# Inicializacion a la programacion



## Jimmyisthebest (Nov 6, 2008)

Hola, a ver, mi tema lo abro por que queria que me introdugerais un poco al tema de robotica programada, yo estoy en el modulo superior de programacion por lo que se C que es en lo que e leido que se debe programar, o tambien en ensamblador pero me basaria mas en C, como programar y hacer que el robot reaccione, he leido que hay un libro el picXXXX ese morado, pero espero que me digan ustedes, ya que me gustaria presentarme a un concurso de robotica que es para febrero    graciasss


----------



## Marqueses (Nov 6, 2008)

¿Qué tipo de robot quieres realizar? o mejor dicho, ¿qué funciones deseas que haga tu robot? si no tienes mucha idea lo más tipico es realizar un siguelinas o bumpers. Si tienes más dudas puedes enviarme mp. 
Saludos.


----------



## Jimmyisthebest (Nov 6, 2008)

Si, mi robot para el concurso es un siguelineas, tienen que hacer dos pruebas: cito textualmente:

La prueba llamada “Mogollón” consiste en salir de un área de color blanco delimitada
con una línea de color negro, existiendo una única salida. Existen zonas prohibidas,
también delimitadas por una línea negra.(osea un circuito cerrado que no se salga y salir el primero)
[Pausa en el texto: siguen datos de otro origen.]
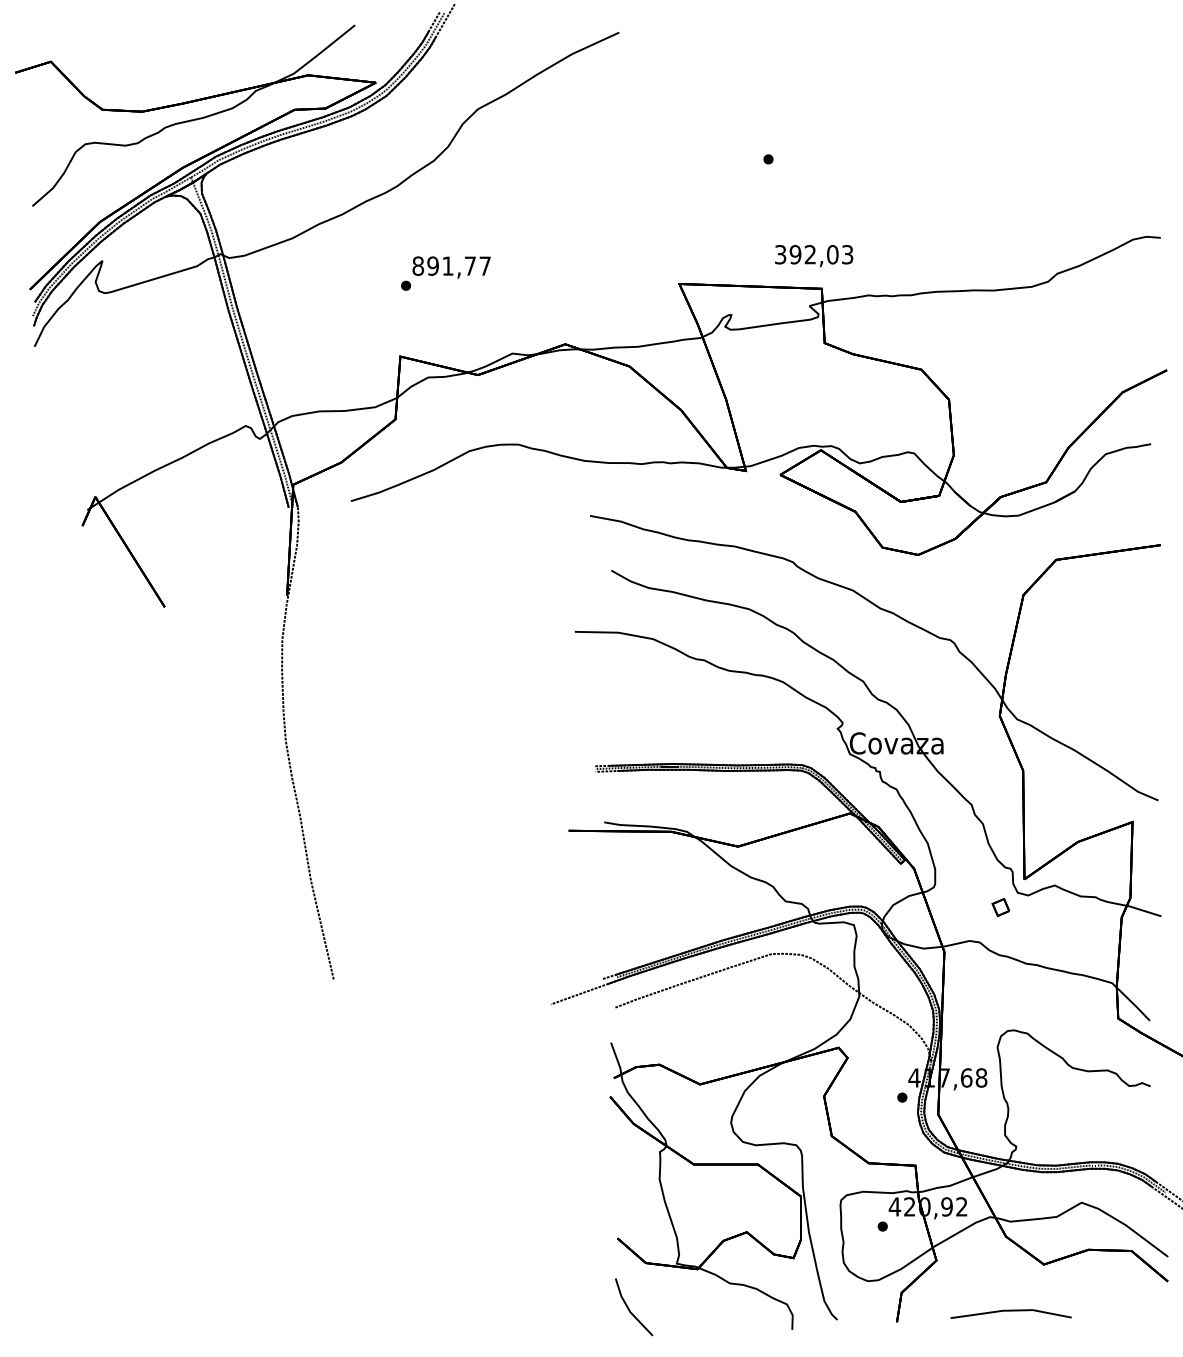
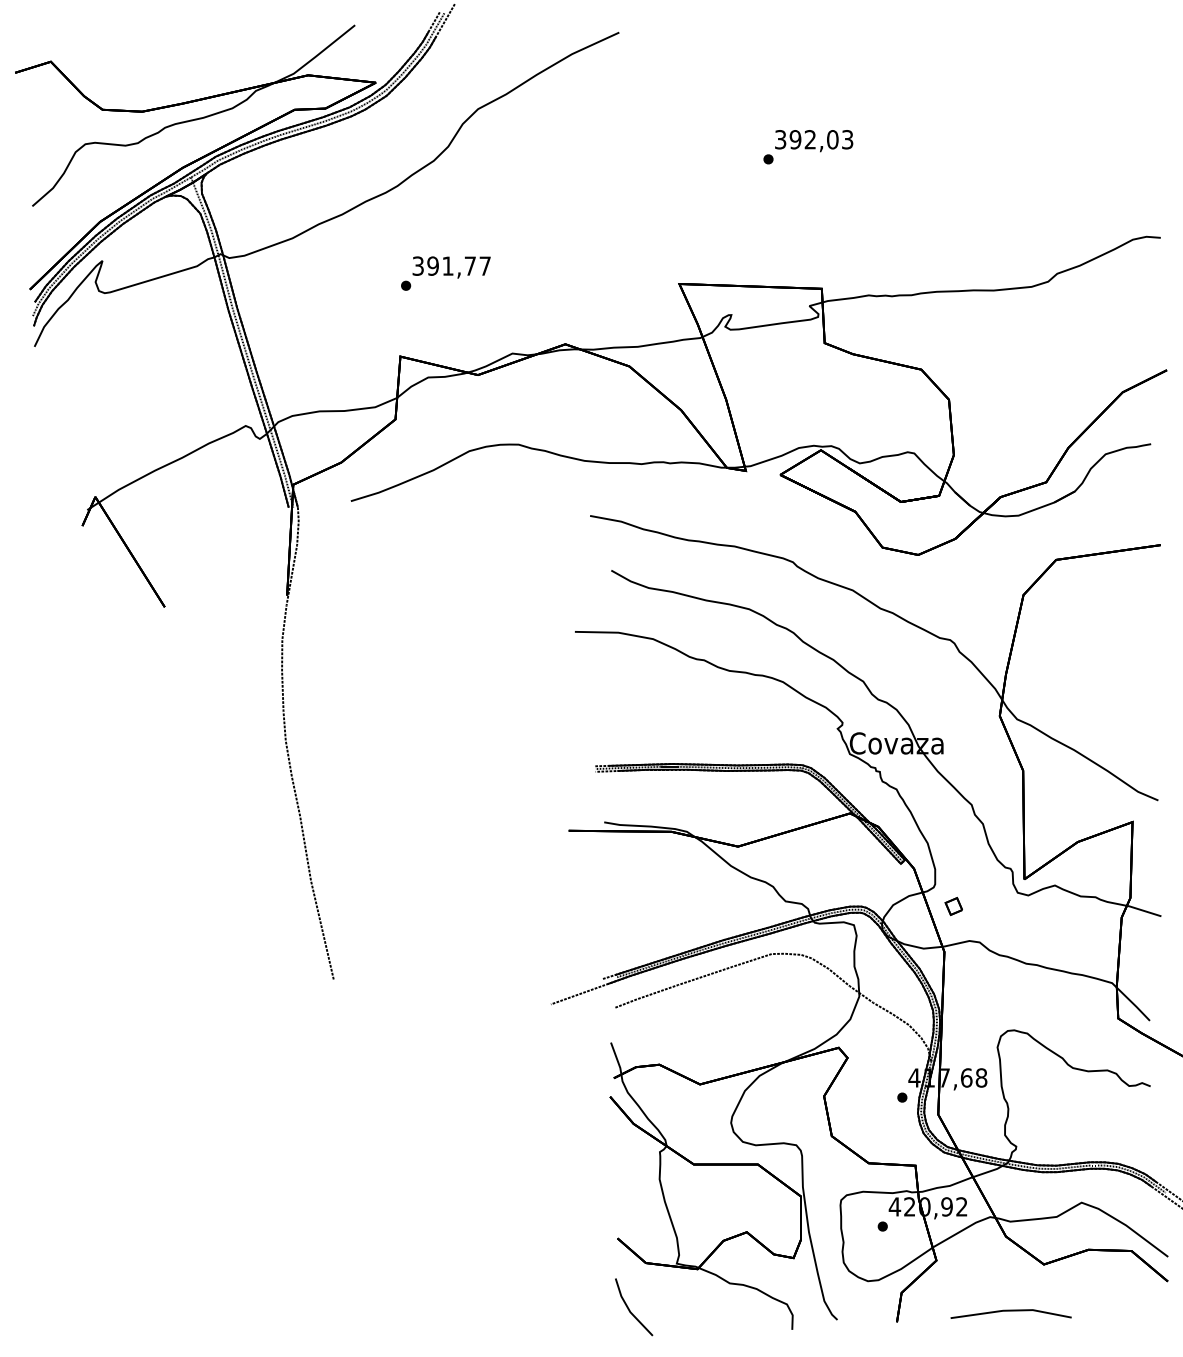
text at (814, 256) position: (814, 256) -> (814, 141)
text at (418, 265): 891,77 -> 391,77
part at (1000, 907) position: (1000, 907) -> (953, 906)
La prueba consiste en lograr que el robot siga fielmente un circuito de color negro,
trazado sobre un fondo blanco en una superficie completamente plana. El circuito no
presentará discontinuidades ni bifurcaciones. Cada robot deberá dar una vuelta y el que
menos tiempo tarde en completarla será el ganador de la prueba y del concurso.(osea velocidad de circuito)

un robot que realize esas funciones, materiales, lo que me podais aportar.


----------



## joorge (Nov 6, 2008)

Echa un vistazo aquí, creo que puede ser de ayuda.

http://www.robotic-lab.com/blog/tutoriales/robot-sigue-lineas/


----------



## Jimmyisthebest (Nov 7, 2008)

lo e visto y si que er sirve es perfecto para seguir paso a paso, pero me a surgido la duda que el sige lineas, para la prueba del mogollon no serviria ya que, el objetivo es que al chocar con la linea, retroceda gire o solo gire, ¿no?, en caso de ser el mecanismo este al chocar con la linea de frente se pararia si no me equivoco.


----------



## Alekvasb (Nov 8, 2008)

Asumo que lo que se debe hacer es cambiar el programa del micro, se podría montar el código para que cuando detecte la zona blanca avance y cuando sea una negra gire.... creo que se deben poner dos sensores para detectar el color uno a cada lado para determinar hacia donde giraría el carro....


Si el color negro esta a la izquierda que gire a la derecha.....


----------



## Jimmyisthebest (Nov 9, 2008)

bueno chicos anteayer me compre el libro pic16f84 y empezare a leermelo, y a trabajar, he leido que es muy bueno para empezar a este tema de programacion y control del pic, jajajaja, aver que tal por que de tema  de electronica pura en diagramas no me aclaro mucho necesitro mi tiempo para entenderlo


----------



## joorge (Nov 9, 2008)

Cuando hayas verificado que es realmente un buen texto, pásanos el título.

Gracias y suerte.


----------



## Jimmyisthebest (Nov 9, 2008)

pos el titulo es asi, jajaja, y en este mismo foro unos posts mas abajo sale https://www.forosdeelectronica.com/about25971.html como indican es muy recomendable yo aver si empiezo con el primer diagrama del entrenador ya.


----------



## joorge (Nov 9, 2008)

Ok, acabo de encontrarlo en la mula. Gracias.


----------



## Moyano Jonathan (Nov 9, 2008)

Aunque programar en assembler está bueno para empezar , para implemetar funciones , algoritmos de movimientos, procesado de información proveniente de sensores es más facil y recomendable utilizar C en robótica y utilizar algún pic de la gama 18fxx ya que vienen optimizados para la programación en c


----------